Pretty close to perfection as these things go. OK I will admit to two gripes: it isn’t in colour (the black and white photography is excellent but after watching The Private Lives of Elizabeth and Essex and Dodge City you can’t help wishing for colour), and Brenda Marshall is a bit flat as the female lead (she’s OK but no Olivia de Havilland – it doesn’t help that her character is a ninny: “If you believe in it, it must be right”).
That aside there is much to admire: the story flows beautifully, very well structured (it sort of combines Captain Blood with Robin Hood to the background of Elizabeth and Essex and Spanish Armada history), the production values are spectacular (a fantastic sea battle, a hellish swamp, the Elizabethan Court, the Tilbury address), the support cast superb (Flora Robson as Queen Bess, Alan Hale as a sidekick, Claude Rains and Henry Daniell make an incredible two villains), Michael Curtiz’s direction (plenty of shadows and compositions), Eric Wolfgang Korngold’s score is his finest, there is an all time classic final duel (I prefer it to the one in Captain Blood even if Daniell couldn’t fence in real life – more action, with shadows on the wall and cutting candles).

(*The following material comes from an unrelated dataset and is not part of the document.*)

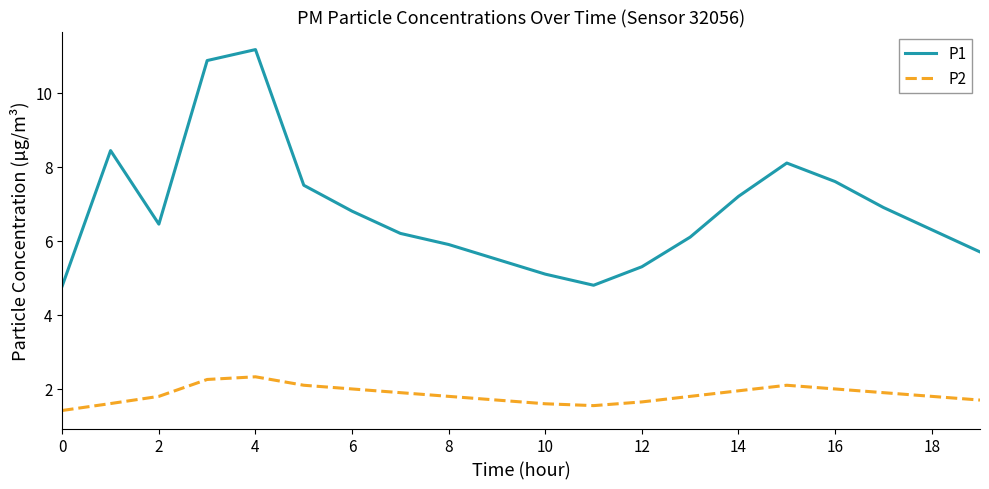

True or false: P2 and P1 intersect in this chart.

False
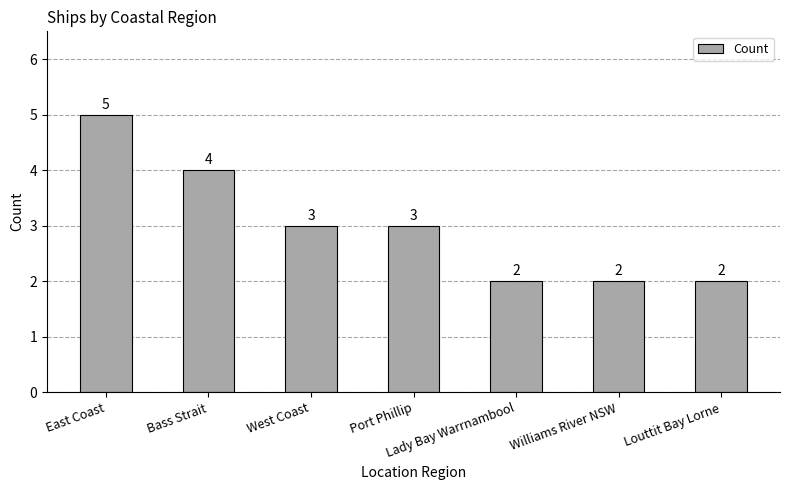

What is the minimum value shown in the chart?

2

Errol Flynn is very strong in the lead role – he turns in a different type of swashbuckler in this film, a more tight-lipped school boy type, awkward with women; Errol is totally believable in the part, a tribute to his acting skill considering his persona, and shows how versatile he could be.
The Spanish are no one dimensional villains: Phillip II wants world domination and the Panama officers are obviously a bit cruel, but Claude Rains still loves his neice and Gilbert Roland’s captain is engaging, brave and likeable; the Spanish are also very smart, even the scummy spy (the way they figure out Flynn is going to Panama is genuinely clever). I’m like George MacDonald Fraser in kind of wishing the film had gone on to include overwhelming the entire Spanish Armada, but the ending as it stands is satisfying. Wonderful movie.